→ **EXERCISE DIRECTIONS**:
Rewrite each of the entries below, replacing every instance of "collectors" with "collected by" and leaving everything else unchanged.
^^^^^^^^
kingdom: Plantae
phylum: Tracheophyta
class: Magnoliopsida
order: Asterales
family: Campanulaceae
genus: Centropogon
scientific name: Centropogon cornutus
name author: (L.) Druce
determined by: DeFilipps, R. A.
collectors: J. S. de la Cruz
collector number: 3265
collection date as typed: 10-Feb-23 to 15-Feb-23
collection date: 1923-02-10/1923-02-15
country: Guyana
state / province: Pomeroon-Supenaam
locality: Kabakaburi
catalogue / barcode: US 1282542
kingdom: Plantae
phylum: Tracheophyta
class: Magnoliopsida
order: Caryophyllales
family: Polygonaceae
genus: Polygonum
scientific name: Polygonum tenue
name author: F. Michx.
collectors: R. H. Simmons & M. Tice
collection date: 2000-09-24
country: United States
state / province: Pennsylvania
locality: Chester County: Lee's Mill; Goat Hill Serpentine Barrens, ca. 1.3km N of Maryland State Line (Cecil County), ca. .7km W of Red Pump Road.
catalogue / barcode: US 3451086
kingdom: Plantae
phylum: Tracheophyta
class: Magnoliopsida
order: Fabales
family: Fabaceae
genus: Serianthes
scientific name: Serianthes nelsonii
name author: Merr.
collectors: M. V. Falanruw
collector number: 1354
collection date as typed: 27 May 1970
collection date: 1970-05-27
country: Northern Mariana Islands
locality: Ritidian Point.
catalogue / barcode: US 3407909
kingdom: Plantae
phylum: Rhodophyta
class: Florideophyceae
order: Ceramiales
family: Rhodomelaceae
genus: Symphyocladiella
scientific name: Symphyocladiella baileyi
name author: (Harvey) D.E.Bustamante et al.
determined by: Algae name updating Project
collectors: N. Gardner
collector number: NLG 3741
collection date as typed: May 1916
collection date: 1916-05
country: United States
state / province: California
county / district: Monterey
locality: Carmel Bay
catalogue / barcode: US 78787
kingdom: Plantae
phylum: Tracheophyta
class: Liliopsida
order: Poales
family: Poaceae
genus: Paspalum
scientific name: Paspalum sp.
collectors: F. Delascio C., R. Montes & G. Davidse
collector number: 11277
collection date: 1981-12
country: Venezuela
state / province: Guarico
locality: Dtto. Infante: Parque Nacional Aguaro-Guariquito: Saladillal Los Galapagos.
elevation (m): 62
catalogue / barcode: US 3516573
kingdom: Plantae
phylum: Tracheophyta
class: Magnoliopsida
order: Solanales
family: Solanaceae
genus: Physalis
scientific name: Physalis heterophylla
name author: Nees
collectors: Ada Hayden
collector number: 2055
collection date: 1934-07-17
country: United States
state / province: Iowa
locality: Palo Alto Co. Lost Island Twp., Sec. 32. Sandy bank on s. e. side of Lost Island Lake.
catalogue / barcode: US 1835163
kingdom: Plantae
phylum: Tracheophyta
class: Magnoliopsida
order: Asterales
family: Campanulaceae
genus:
^^^^^^^^
→ **SOLUTION TO THIS PROBLEM**:
kingdom: Plantae
phylum: Tracheophyta
class: Magnoliopsida
order: Asterales
family: Campanulaceae
genus: Centropogon
scientific name: Centropogon cornutus
name author: (L.) Druce
determined by: DeFilipps, R. A.
collected by: J. S. de la Cruz
collector number: 3265
collection date as typed: 10-Feb-23 to 15-Feb-23
collection date: 1923-02-10/1923-02-15
country: Guyana
state / province: Pomeroon-Supenaam
locality: Kabakaburi
catalogue / barcode: US 1282542
kingdom: Plantae
phylum: Tracheophyta
class: Magnoliopsida
order: Caryophyllales
family: Polygonaceae
genus: Polygonum
scientific name: Polygonum tenue
name author: F. Michx.
collected by: R. H. Simmons & M. Tice
collection date: 2000-09-24
country: United States
state / province: Pennsylvania
locality: Chester County: Lee's Mill; Goat Hill Serpentine Barrens, ca. 1.3km N of Maryland State Line (Cecil County), ca. .7km W of Red Pump Road.
catalogue / barcode: US 3451086
kingdom: Plantae
phylum: Tracheophyta
class: Magnoliopsida
order: Fabales
family: Fabaceae
genus: Serianthes
scientific name: Serianthes nelsonii
name author: Merr.
collected by: M. V. Falanruw
collector number: 1354
collection date as typed: 27 May 1970
collection date: 1970-05-27
country: Northern Mariana Islands
locality: Ritidian Point.
catalogue / barcode: US 3407909
kingdom: Plantae
phylum: Rhodophyta
class: Florideophyceae
order: Ceramiales
family: Rhodomelaceae
genus: Symphyocladiella
scientific name: Symphyocladiella baileyi
name author: (Harvey) D.E.Bustamante et al.
determined by: Algae name updating Project
collected by: N. Gardner
collector number: NLG 3741
collection date as typed: May 1916
collection date: 1916-05
country: United States
state / province: California
county / district: Monterey
locality: Carmel Bay
catalogue / barcode: US 78787
kingdom: Plantae
phylum: Tracheophyta
class: Liliopsida
order: Poales
family: Poaceae
genus: Paspalum
scientific name: Paspalum sp.
collected by: F. Delascio C., R. Montes & G. Davidse
collector number: 11277
collection date: 1981-12
country: Venezuela
state / province: Guarico
locality: Dtto. Infante: Parque Nacional Aguaro-Guariquito: Saladillal Los Galapagos.
elevation (m): 62
catalogue / barcode: US 3516573
kingdom: Plantae
phylum: Tracheophyta
class: Magnoliopsida
order: Solanales
family: Solanaceae
genus: Physalis
scientific name: Physalis heterophylla
name author: Nees
collected by: Ada Hayden
collector number: 2055
collection date: 1934-07-17
country: United States
state / province: Iowa
locality: Palo Alto Co. Lost Island Twp., Sec. 32. Sandy bank on s. e. side of Lost Island Lake.
catalogue / barcode: US 1835163
kingdom: Plantae
phylum: Tracheophyta
class: Magnoliopsida
order: Asterales
family: Campanulaceae
genus:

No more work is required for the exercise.